When a man with low-risk prostate cancer chooses active surveillance, he is gambling that his tumor will grow slowly. But what if the slow-growing label was wrong from day one? For many patients, the anxiety of a future biopsy upgrade is not about a changing tumor, but a flawed initial map.

A new study introduces AI-GUR, an artificial intelligence tool designed to predict Gleason grade group upgrading. This tool challenges how we view active surveillance. Instead of tracking a disease that changes over time, we are often just correcting initial diagnostic blind spots.

The diagnostic blind spot

Researchers trained the AI-GUR model using biopsy images from 998 patients. They then validated it using an independent cohort of 296 patients who were candidates for active surveillance. The model looks at digital pathology slides to find patterns human pathologists routinely miss.

The results suggest that active surveillance cohorts, like the one tracked in the Canary Prostate Active Surveillance Study, face a systematic sampling problem. The AI proved that the risk of finding a higher-grade cancer remained flat whether the second biopsy happened at one, 1.5, or two years. If the cancer were truly progressing, the risk would rise over time.

Instead, the flat line points to initial biopsy mischaracterization.
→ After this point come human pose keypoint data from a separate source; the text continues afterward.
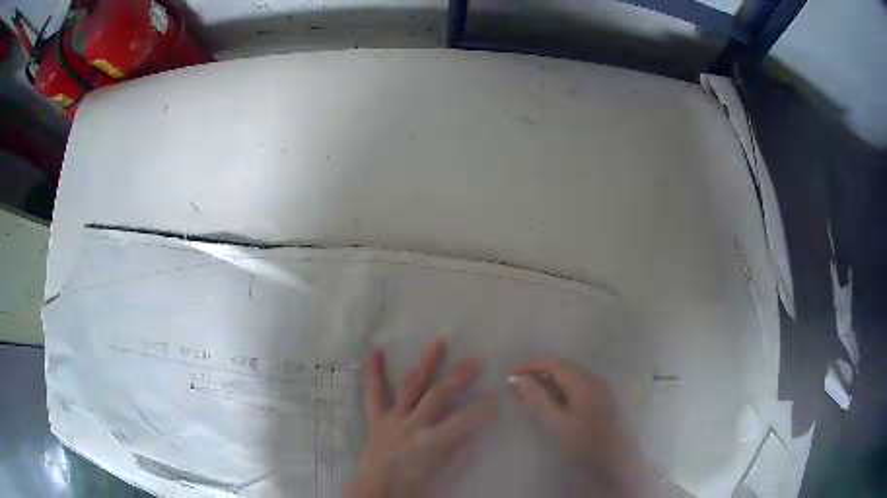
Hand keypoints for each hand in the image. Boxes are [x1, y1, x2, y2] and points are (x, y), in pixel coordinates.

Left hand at [345, 339, 496, 497]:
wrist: (376, 490)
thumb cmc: (413, 485)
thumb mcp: (443, 471)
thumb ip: (459, 448)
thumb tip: (474, 427)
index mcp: (430, 443)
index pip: (463, 422)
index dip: (482, 409)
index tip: (496, 396)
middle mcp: (411, 426)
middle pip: (438, 396)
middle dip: (459, 378)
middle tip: (476, 361)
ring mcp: (392, 419)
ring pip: (411, 387)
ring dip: (426, 364)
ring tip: (438, 342)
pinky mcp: (377, 418)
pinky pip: (375, 393)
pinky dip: (375, 372)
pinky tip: (376, 350)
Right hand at [509, 358, 658, 496]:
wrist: (616, 463)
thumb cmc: (586, 444)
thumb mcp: (558, 424)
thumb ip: (538, 400)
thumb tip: (518, 379)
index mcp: (585, 382)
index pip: (554, 364)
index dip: (530, 366)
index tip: (509, 374)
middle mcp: (594, 380)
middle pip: (562, 369)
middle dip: (537, 375)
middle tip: (515, 388)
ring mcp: (599, 391)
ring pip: (568, 380)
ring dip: (546, 385)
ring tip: (526, 396)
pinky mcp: (600, 402)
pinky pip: (574, 390)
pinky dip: (557, 393)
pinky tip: (548, 405)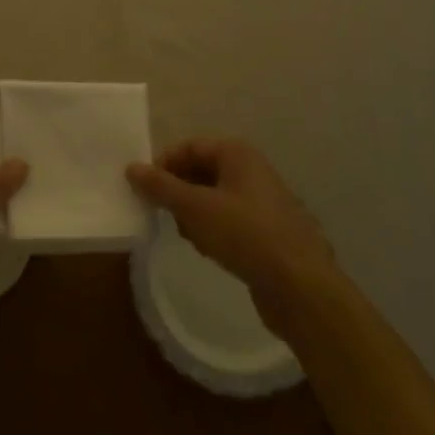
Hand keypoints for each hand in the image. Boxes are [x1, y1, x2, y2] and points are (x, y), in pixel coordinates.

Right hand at [127, 139, 336, 333]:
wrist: (302, 288)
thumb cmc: (245, 235)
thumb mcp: (195, 208)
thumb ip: (161, 187)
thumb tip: (132, 168)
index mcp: (238, 154)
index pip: (189, 146)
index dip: (163, 165)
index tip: (144, 190)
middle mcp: (253, 170)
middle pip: (201, 171)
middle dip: (179, 192)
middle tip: (163, 216)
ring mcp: (264, 201)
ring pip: (215, 198)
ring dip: (195, 214)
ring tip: (189, 237)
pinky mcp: (269, 232)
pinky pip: (231, 221)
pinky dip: (214, 230)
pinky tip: (210, 251)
This insight shifts the clinical narrative. We should stop viewing reclassification as a failure of active surveillance or a sudden tumor mutation. It is usually just the late discovery of a disease that was already there. This aligns with older data on prostate cancer adverse pathology reclassification, which showed high rates of early upgrading.

What the AI found

• The AI-GUR model predicted upgrade risk with an odds ratio of 1.60 (p = 0.0003).
• It outperformed standard clinical tools, including CAPRA and cribriform morphology (all p < 0.01).
• Predicted upgrade risks ranged from 10% to 85% and did not change based on the time since diagnosis (p = 0.50).
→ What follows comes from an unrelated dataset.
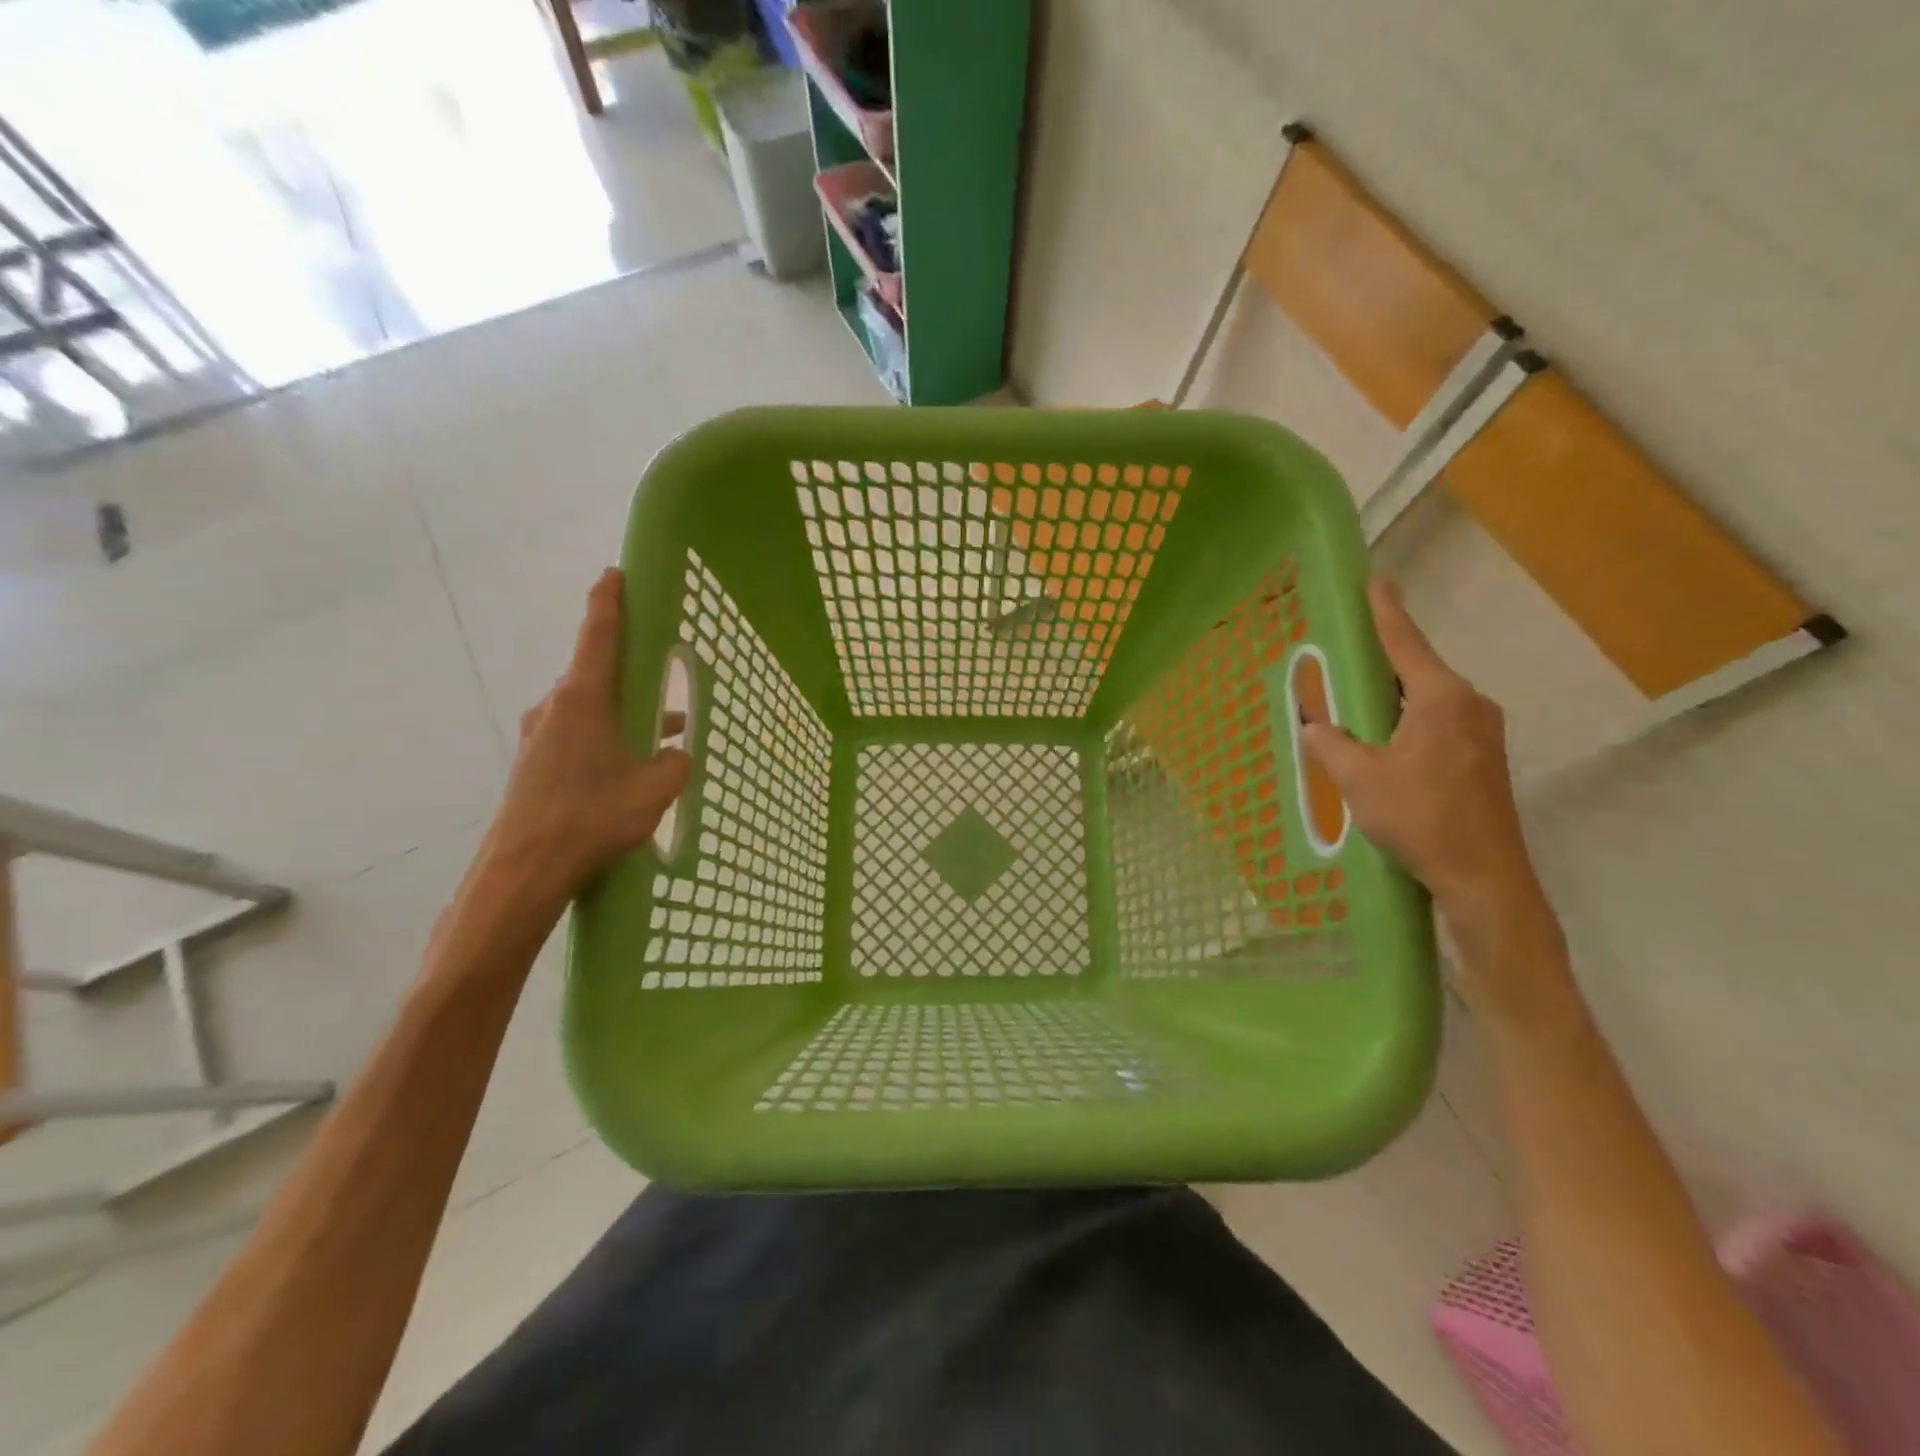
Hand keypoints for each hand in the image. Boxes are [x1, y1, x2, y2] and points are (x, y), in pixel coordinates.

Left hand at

Rethinking active surveillance

For years, the medical community has debated whether active surveillance is safe for everyone. This AI suggests we are asking the wrong question. The issue is not whether surveillance is safe, but whether our initial biopsy is accurate enough to qualify a patient for it in the first place.

This tool could change how doctors counsel patients. Instead of waiting a year for a confirmatory biopsy to reveal a missed high-grade tumor, clinicians can run the AI on the initial tissue. This allows patients to avoid the anxiety of a missed diagnosis.

There are clear limitations. The study is retrospective. We do not yet know if using AI-GUR to guide early treatment actually improves long-term survival. However, the data makes a strong case that our current entry criteria for active surveillance are blind to existing risks.

The study was published in Future Oncology.